When we find the team, they’re languishing towards the bottom of the world test rankings, following a false dawn victory in The Ashes in 2005. Something needed to change, and in came Zimbabwean taskmaster Andy Flower as the test side’s new head coach. He brought with him an iron rod of discipline and a trip to a joyless looking training camp in a snow-filled German winter to try and achieve the given goal: to be the best test team in the world within two years. It’s little spoiler to suggest he enjoyed some success.

Featuring candid on-camera interviews with Flower himself, alongside players such as Kevin Pietersen, Jimmy Anderson, Graeme Swann, Jonathan Trott and Stuart Broad, what you first of all get then is a souvenir of a time when English cricket hit a real purple patch. Unexpectedly, though, Barney Douglas’s film then asks the question: what price did the players pay? When you’re pushing yourself to be the very best, what is the ramification? As enjoyable as the first half of the movie is, it’s in its second half that it goes deeper and explores the impact of Flower’s approach, and in particular the price several players have to pay when it comes to their mental health. It’s not a straight case of heroes and villains, and Flower’s own interview is very three dimensional.

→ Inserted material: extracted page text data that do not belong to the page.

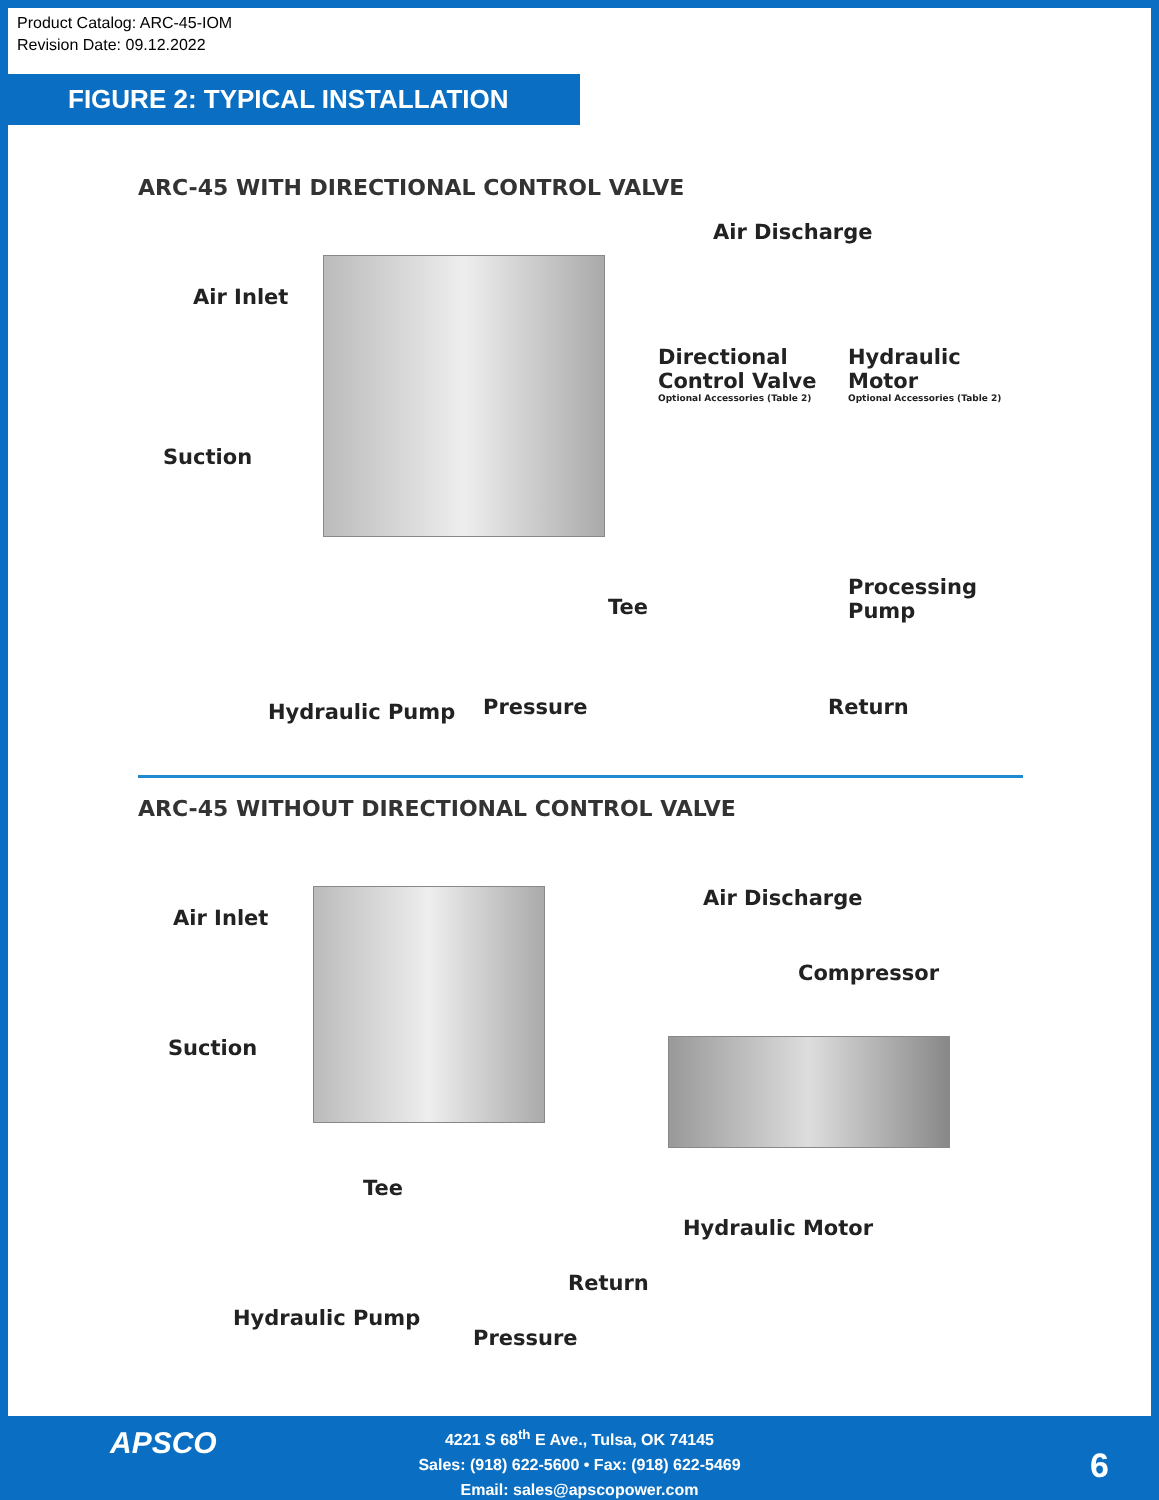Product Catalog: ARC-45-IOM
Revision Date: 09.12.2022
FIGURE 2: TYPICAL INSTALLATION
ARC-45 WITH DIRECTIONAL CONTROL VALVE
Air Discharge
Air Inlet
Directional
Control Valve
Optional Accessories (Table 2)
Hydraulic Motor
Optional Accessories (Table 2)
Suction
Tee
Processing Pump
Hydraulic Pump Pressure Return
ARC-45 WITHOUT DIRECTIONAL CONTROL VALVE
Air Inlet
Air Discharge
Compressor
Suction
Tee
Hydraulic Motor
Return
Hydraulic Pump
Pressure
APSCO
4221 S 68<sup>th</sup> E Ave., Tulsa, OK 74145
Sales: (918) 622-5600 • Fax: (918) 622-5469
Email: sales@apscopower.com
6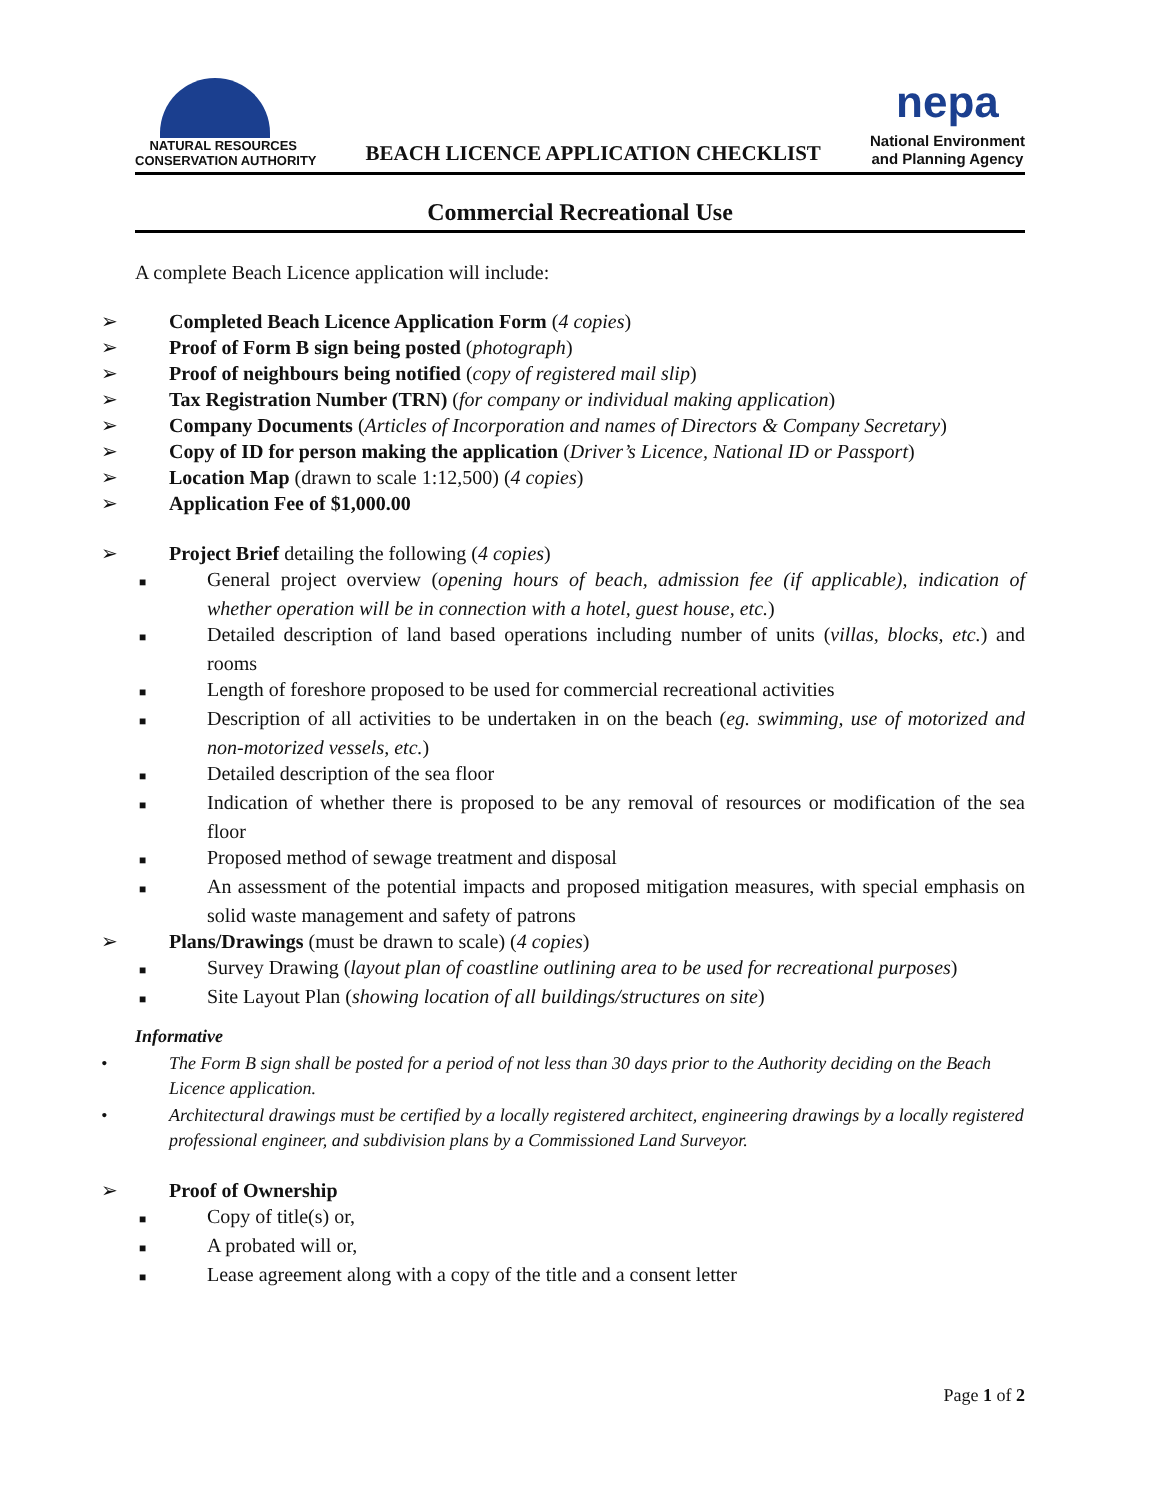NATURAL RESOURCES
CONSERVATION AUTHORITY
BEACH LICENCE APPLICATION CHECKLIST
nepa
National Environment
and Planning Agency
Commercial Recreational Use
A complete Beach Licence application will include:
➢ Completed Beach Licence Application Form (4 copies)
➢ Proof of Form B sign being posted (photograph)
➢ Proof of neighbours being notified (copy of registered mail slip)
➢ Tax Registration Number (TRN) (for company or individual making application)
➢ Company Documents (Articles of Incorporation and names of Directors & Company Secretary)
➢ Copy of ID for person making the application (Driver’s Licence, National ID or Passport)
➢ Location Map (drawn to scale 1:12,500) (4 copies)
➢ Application Fee of $1,000.00
➢ Project Brief detailing the following (4 copies)
■ General project overview (opening hours of beach, admission fee (if applicable), indication of whether operation will be in connection with a hotel, guest house, etc.)
■ Detailed description of land based operations including number of units (villas, blocks, etc.) and rooms
■ Length of foreshore proposed to be used for commercial recreational activities
■ Description of all activities to be undertaken in on the beach (eg. swimming, use of motorized and non-motorized vessels, etc.)
■ Detailed description of the sea floor
■ Indication of whether there is proposed to be any removal of resources or modification of the sea floor
■ Proposed method of sewage treatment and disposal
■ An assessment of the potential impacts and proposed mitigation measures, with special emphasis on solid waste management and safety of patrons
➢ Plans/Drawings (must be drawn to scale) (4 copies)
■ Survey Drawing (layout plan of coastline outlining area to be used for recreational purposes)
■ Site Layout Plan (showing location of all buildings/structures on site)
Informative
• The Form B sign shall be posted for a period of not less than 30 days prior to the Authority deciding on the Beach Licence application.
• Architectural drawings must be certified by a locally registered architect, engineering drawings by a locally registered professional engineer, and subdivision plans by a Commissioned Land Surveyor.
➢ Proof of Ownership
■ Copy of title(s) or,
■ A probated will or,
■ Lease agreement along with a copy of the title and a consent letter
Page 1 of 2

The film finds itself balancing a few strands, but does it reasonably successfully. Furthermore, Douglas tries to add a cinematic edge to the way his frames his interview subjects, even if one or two of the visual metaphors he employs feel a little on the nose. Still, this is a fascinating documentary, all the better for having the support and approval of those involved. It means the story can be contextualised with appropriate footage of the cricket itself, and set against the conversation the film goes on to have, it genuinely offers sport and something more.